Em geral, recomendamos que você evite reduzir a necessidade de fazer escalonamento de um cluster do Dataproc se estiver executando cargas de trabalho em lote ou de streaming.

Otimizar o desempenho

Nesta seção, abordamos maneiras de conseguir melhor desempenho e reduzir custos durante a execução de jobs do Spark.

Gerenciar tamanhos de arquivos do Cloud Storage

Para conseguir o desempenho ideal, divida seus dados no Cloud Storage em arquivos com 128 MB a 1 GB. O uso de muitos arquivos pequenos pode criar um gargalo. Caso você tenha muitos arquivos pequenos, pense na possibilidade de copiá-los para processamento no HDFS local e retornar com a cópia dos resultados.

Alternar para discos SSD

Para executar muitas operações de reprodução aleatória ou gravações particionadas, alterne para SSDs para melhorar o desempenho.

Colocar VMs na mesma zona

Para reduzir os custos de rede e melhorar o desempenho, use o mesmo local regional para os buckets do Cloud Storage usados nos clusters do Dataproc.

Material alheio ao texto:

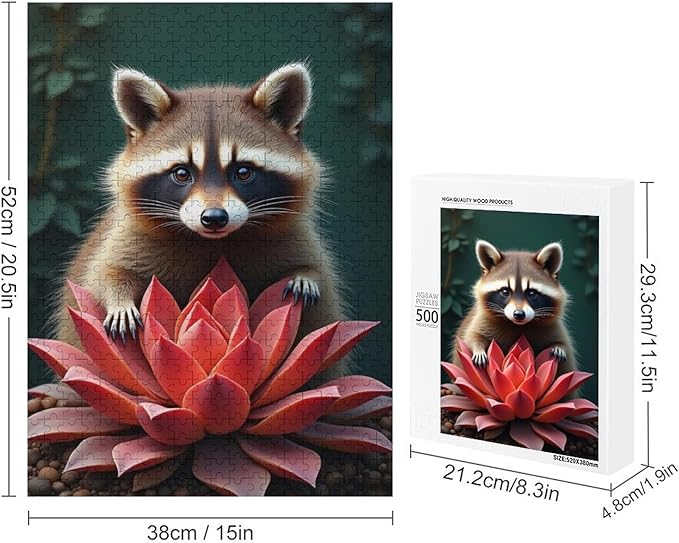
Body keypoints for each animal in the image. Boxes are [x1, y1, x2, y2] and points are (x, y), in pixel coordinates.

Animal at [54, 64, 347, 374]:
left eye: (243, 172)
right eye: (182, 173)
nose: (214, 218)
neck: (213, 241)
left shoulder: (294, 237)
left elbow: (316, 272)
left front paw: (305, 276)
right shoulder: (125, 236)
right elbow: (104, 273)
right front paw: (118, 300)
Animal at [451, 239, 576, 374]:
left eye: (531, 293)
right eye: (505, 291)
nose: (519, 314)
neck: (518, 326)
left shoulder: (554, 327)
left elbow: (563, 344)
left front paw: (559, 347)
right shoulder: (480, 320)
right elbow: (472, 336)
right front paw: (478, 348)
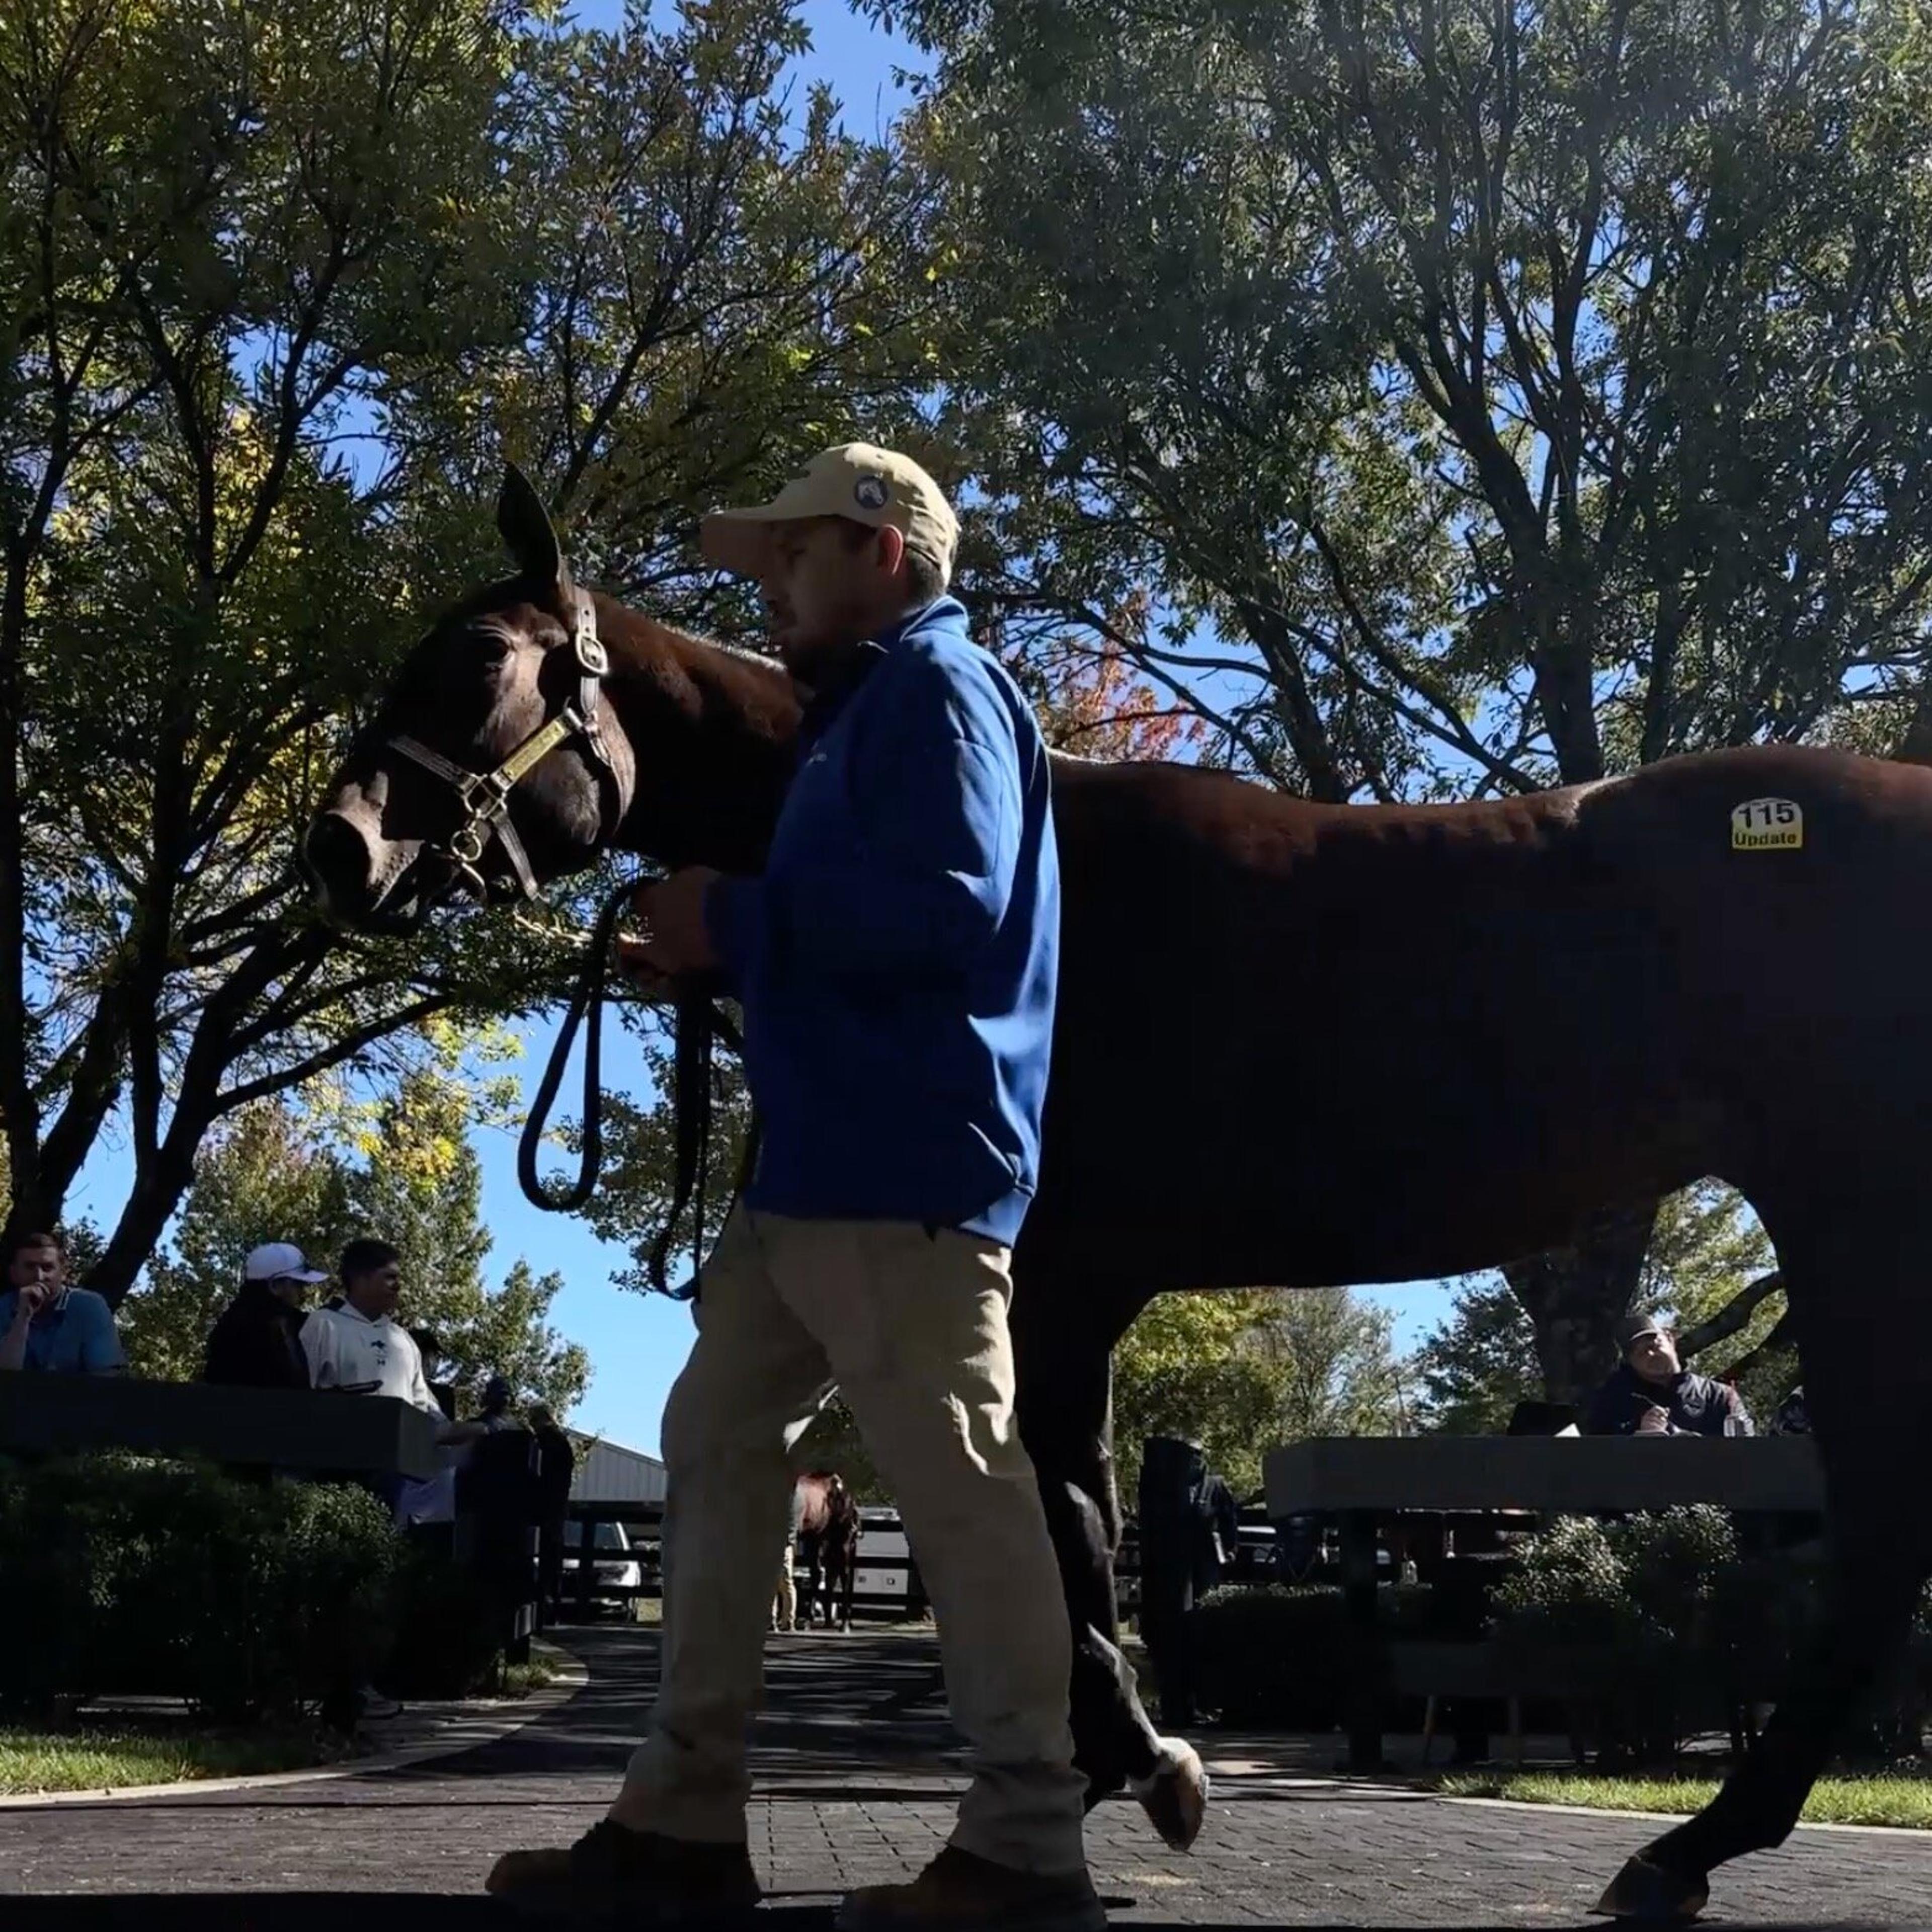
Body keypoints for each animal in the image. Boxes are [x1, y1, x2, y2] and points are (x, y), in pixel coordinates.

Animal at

Por padrão, quando você usa endpoints globais ou regionais do Dataproc, as VMs do cluster são colocadas na mesma zona (ou em outra zona na mesma região que tenha capacidade suficiente) quando o cluster é criado. Você tem a opção de especificar a zona quando o cluster é criado.

Usar VMs preemptivas

O cluster do Dataproc pode usar instâncias de VM preemptivas como workers. Isso resulta em menores custos de computação por hora para as cargas de trabalho não críticas do que usar instâncias normais. No entanto, você deve avaliar alguns fatores quando utilizar VMs preemptivas:

  • VMs preemptivas não são usadas para armazenamento HDFS.
  • Por padrão, as VMs preemptivas são criadas com um tamanho de disco de inicialização menor. Talvez você queira modificar essa configuração caso esteja executando grandes cargas de trabalho de ordem aleatória. Para mais detalhes, consulte a página sobre VMs preemptivas na documentação do Dataproc.
  • Não é recomendável tornar preemptíveis mais da metade do total de workers.
  • Quando você utilizar VMs preemptivas, é recomendável ajustar a configuração de cluster para ter mais tolerância a falhas de tarefas, porque a disponibilidade das VMs pode ser menor. Por exemplo, defina a configuração do YARN desta forma:

    yarn.resourcemanager.am.max-attempts
    mapreduce.map.maxattempts
    mapreduce.reduce.maxattempts
    spark.task.maxFailures
    spark.stage.maxConsecutiveAttempts
  • É possível adicionar ou remover facilmente as VMs preemptivas do cluster. Para mais detalhes, consulte VMs preemptivas.